Your task: Nothing but the lines from the one with "التحضير الاكترونى" down to the one with "até 249% em Palmas;" should be returned, exactly and with both ends included, from the material below.

**** Record excerpts

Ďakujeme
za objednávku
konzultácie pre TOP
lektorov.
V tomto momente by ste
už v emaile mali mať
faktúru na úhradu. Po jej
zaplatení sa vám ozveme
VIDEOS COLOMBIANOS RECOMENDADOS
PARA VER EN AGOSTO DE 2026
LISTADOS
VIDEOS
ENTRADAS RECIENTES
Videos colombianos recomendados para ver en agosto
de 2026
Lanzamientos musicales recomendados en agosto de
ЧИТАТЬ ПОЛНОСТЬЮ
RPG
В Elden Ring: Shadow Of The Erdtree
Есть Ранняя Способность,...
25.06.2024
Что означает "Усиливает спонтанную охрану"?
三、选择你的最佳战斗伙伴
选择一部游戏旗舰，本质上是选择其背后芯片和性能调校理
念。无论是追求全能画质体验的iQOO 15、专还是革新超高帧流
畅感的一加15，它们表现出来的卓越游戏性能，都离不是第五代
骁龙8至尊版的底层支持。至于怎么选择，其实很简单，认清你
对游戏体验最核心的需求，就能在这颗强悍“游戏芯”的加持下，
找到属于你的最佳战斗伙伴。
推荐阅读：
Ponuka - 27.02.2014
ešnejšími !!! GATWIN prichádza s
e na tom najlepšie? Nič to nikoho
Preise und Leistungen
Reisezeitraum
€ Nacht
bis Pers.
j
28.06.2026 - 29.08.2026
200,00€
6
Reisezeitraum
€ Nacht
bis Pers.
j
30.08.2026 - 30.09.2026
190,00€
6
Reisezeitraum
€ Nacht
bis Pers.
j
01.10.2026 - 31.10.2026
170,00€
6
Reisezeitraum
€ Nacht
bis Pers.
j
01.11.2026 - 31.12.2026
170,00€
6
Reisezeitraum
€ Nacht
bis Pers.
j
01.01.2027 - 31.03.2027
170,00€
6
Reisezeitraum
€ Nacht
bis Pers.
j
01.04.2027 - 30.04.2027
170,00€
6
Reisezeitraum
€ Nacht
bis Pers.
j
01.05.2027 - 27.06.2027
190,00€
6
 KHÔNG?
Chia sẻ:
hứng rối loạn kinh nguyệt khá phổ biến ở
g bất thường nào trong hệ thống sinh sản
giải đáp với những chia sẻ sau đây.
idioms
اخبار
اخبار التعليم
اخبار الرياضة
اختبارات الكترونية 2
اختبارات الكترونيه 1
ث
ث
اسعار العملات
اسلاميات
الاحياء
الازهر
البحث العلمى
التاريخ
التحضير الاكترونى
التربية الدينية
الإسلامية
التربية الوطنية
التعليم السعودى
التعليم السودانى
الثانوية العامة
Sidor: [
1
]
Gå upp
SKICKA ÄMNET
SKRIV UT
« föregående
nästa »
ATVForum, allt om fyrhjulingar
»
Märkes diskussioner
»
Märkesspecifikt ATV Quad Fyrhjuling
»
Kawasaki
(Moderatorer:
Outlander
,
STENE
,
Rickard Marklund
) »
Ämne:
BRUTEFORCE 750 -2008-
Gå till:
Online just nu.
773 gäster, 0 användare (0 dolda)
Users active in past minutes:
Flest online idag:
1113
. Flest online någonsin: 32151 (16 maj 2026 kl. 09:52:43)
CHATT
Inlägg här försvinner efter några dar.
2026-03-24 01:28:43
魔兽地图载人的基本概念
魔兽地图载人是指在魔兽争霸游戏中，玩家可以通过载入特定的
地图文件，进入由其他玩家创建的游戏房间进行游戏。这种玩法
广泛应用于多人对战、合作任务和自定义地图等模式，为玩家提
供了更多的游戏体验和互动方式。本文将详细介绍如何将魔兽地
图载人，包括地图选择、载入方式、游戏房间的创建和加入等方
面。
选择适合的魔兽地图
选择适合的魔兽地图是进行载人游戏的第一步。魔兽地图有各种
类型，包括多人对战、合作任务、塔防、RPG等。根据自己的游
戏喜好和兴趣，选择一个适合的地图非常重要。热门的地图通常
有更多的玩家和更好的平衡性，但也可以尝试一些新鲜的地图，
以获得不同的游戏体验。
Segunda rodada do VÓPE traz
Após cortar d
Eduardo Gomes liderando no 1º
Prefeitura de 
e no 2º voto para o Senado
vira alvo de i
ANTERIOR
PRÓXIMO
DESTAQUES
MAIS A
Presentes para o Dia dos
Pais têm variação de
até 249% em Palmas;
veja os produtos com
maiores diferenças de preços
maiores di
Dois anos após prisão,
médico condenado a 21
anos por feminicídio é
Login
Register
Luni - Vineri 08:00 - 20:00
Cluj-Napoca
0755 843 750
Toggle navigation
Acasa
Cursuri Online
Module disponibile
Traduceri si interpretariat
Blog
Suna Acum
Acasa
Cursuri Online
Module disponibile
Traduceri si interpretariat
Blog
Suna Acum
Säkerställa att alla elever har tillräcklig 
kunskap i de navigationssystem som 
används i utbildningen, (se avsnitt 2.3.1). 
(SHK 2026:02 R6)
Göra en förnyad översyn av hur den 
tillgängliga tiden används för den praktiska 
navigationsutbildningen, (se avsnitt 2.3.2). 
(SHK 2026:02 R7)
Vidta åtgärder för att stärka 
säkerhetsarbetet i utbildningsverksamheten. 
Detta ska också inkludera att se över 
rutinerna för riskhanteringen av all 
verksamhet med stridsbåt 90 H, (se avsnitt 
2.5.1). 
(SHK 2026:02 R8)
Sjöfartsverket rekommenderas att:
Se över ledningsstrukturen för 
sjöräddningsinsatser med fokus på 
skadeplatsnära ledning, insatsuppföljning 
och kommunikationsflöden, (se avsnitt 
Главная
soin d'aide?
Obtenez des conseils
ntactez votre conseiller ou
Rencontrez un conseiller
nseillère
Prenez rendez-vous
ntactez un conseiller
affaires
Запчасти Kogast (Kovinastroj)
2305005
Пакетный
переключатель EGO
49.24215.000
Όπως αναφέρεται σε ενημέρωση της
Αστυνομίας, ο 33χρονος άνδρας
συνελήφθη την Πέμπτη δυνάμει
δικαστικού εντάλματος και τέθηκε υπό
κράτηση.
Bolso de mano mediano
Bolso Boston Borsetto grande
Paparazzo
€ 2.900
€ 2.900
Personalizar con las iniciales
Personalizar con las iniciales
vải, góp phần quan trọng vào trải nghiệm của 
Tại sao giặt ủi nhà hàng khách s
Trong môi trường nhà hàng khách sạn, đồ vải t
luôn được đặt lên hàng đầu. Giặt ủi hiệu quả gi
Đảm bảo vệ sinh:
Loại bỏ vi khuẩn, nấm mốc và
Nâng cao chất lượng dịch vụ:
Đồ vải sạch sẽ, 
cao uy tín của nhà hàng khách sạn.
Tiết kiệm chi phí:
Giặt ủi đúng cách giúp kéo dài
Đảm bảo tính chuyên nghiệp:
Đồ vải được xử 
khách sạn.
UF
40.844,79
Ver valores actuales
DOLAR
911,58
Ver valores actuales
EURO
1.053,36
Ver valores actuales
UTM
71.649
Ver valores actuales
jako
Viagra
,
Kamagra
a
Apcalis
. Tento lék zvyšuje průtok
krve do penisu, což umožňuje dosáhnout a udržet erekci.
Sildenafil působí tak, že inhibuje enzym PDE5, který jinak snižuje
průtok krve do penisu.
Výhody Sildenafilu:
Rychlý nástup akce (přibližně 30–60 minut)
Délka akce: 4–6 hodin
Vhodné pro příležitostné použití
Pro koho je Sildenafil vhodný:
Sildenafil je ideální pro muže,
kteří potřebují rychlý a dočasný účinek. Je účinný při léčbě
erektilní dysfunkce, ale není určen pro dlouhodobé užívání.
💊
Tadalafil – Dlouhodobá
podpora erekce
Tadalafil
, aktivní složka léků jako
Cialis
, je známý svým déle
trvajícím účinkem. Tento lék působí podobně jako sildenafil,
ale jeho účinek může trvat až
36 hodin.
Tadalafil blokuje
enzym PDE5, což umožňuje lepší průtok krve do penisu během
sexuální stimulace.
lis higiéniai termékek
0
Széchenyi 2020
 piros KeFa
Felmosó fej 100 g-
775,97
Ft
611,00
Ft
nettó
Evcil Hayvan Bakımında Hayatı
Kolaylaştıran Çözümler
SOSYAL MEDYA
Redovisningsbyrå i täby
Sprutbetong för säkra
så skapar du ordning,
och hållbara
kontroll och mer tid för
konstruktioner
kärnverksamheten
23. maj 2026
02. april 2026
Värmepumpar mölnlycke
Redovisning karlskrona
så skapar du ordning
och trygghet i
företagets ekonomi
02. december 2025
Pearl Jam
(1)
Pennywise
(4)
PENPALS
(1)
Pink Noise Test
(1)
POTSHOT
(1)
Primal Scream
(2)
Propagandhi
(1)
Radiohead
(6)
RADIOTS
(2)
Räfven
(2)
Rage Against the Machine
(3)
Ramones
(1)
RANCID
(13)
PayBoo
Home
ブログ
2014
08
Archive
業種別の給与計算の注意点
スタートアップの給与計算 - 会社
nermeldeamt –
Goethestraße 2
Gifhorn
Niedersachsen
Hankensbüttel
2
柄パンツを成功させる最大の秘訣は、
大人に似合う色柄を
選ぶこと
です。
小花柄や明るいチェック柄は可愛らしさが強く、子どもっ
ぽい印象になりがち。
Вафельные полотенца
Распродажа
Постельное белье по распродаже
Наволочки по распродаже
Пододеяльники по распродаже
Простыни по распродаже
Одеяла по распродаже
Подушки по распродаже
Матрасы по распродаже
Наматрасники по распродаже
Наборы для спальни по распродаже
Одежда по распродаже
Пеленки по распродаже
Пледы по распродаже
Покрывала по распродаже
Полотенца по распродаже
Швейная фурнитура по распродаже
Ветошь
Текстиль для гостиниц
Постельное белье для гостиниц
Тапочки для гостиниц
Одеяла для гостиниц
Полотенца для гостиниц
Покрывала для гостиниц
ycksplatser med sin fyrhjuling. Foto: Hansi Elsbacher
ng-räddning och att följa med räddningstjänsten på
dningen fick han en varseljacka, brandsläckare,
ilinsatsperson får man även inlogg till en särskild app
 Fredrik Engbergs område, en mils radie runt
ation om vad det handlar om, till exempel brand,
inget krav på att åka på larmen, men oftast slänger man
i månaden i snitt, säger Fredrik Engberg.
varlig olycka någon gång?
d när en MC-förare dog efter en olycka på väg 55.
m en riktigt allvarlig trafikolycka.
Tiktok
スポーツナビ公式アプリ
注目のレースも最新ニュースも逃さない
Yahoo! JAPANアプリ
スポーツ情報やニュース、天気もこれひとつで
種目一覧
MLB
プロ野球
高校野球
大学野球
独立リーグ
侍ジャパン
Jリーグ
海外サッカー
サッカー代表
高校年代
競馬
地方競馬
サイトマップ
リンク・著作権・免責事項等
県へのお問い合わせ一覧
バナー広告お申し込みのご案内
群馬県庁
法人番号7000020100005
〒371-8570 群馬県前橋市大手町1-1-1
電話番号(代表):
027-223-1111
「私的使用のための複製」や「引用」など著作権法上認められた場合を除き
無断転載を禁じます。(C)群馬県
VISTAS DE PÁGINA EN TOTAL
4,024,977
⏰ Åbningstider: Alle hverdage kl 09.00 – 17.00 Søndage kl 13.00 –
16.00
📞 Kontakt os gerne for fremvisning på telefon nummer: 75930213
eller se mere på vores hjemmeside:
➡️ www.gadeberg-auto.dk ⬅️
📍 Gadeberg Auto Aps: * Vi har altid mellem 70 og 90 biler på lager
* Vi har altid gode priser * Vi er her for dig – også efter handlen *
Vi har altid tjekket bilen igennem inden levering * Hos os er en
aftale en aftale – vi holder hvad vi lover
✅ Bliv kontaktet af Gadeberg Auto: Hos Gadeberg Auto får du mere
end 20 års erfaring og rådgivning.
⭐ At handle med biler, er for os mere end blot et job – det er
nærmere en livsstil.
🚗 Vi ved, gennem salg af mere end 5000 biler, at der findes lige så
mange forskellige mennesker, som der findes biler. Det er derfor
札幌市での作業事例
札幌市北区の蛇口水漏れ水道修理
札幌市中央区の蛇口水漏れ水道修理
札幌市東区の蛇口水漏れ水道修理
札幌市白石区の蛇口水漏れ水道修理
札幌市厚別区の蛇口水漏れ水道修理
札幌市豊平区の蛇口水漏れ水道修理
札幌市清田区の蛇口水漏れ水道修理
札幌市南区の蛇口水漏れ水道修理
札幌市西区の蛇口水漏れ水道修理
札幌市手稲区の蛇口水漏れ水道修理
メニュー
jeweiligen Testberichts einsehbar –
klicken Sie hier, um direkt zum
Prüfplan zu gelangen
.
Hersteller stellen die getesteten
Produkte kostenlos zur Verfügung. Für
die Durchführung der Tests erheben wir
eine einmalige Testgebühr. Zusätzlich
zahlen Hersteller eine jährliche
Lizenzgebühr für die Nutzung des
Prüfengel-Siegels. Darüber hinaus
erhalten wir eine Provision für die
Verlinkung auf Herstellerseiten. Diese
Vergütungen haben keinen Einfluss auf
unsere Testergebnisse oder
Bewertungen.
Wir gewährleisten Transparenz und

********

Output of the exercise:
التحضير الاكترونى
التربية الدينية
الإسلامية
التربية الوطنية
التعليم السعودى
التعليم السودانى
الثانوية العامة
Sidor: [
1
]
Gå upp
SKICKA ÄMNET
SKRIV UT
« föregående
nästa »
ATVForum, allt om fyrhjulingar
»
Märkes diskussioner
»
Märkesspecifikt ATV Quad Fyrhjuling
»
Kawasaki
(Moderatorer:
Outlander
,
STENE
,
Rickard Marklund
) »
Ämne:
BRUTEFORCE 750 -2008-
Gå till:
Online just nu.
773 gäster, 0 användare (0 dolda)
Users active in past minutes:
Flest online idag:
1113
. Flest online någonsin: 32151 (16 maj 2026 kl. 09:52:43)
CHATT
Inlägg här försvinner efter några dar.
2026-03-24 01:28:43
魔兽地图载人的基本概念
魔兽地图载人是指在魔兽争霸游戏中，玩家可以通过载入特定的
地图文件，进入由其他玩家创建的游戏房间进行游戏。这种玩法
广泛应用于多人对战、合作任务和自定义地图等模式，为玩家提
供了更多的游戏体验和互动方式。本文将详细介绍如何将魔兽地
图载人，包括地图选择、载入方式、游戏房间的创建和加入等方
面。
选择适合的魔兽地图
选择适合的魔兽地图是进行载人游戏的第一步。魔兽地图有各种
类型，包括多人对战、合作任务、塔防、RPG等。根据自己的游
戏喜好和兴趣，选择一个适合的地图非常重要。热门的地图通常
有更多的玩家和更好的平衡性，但也可以尝试一些新鲜的地图，
以获得不同的游戏体验。
Segunda rodada do VÓPE traz
Após cortar d
Eduardo Gomes liderando no 1º
Prefeitura de 
e no 2º voto para o Senado
vira alvo de i
ANTERIOR
PRÓXIMO
DESTAQUES
MAIS A
Presentes para o Dia dos
Pais têm variação de
até 249% em Palmas;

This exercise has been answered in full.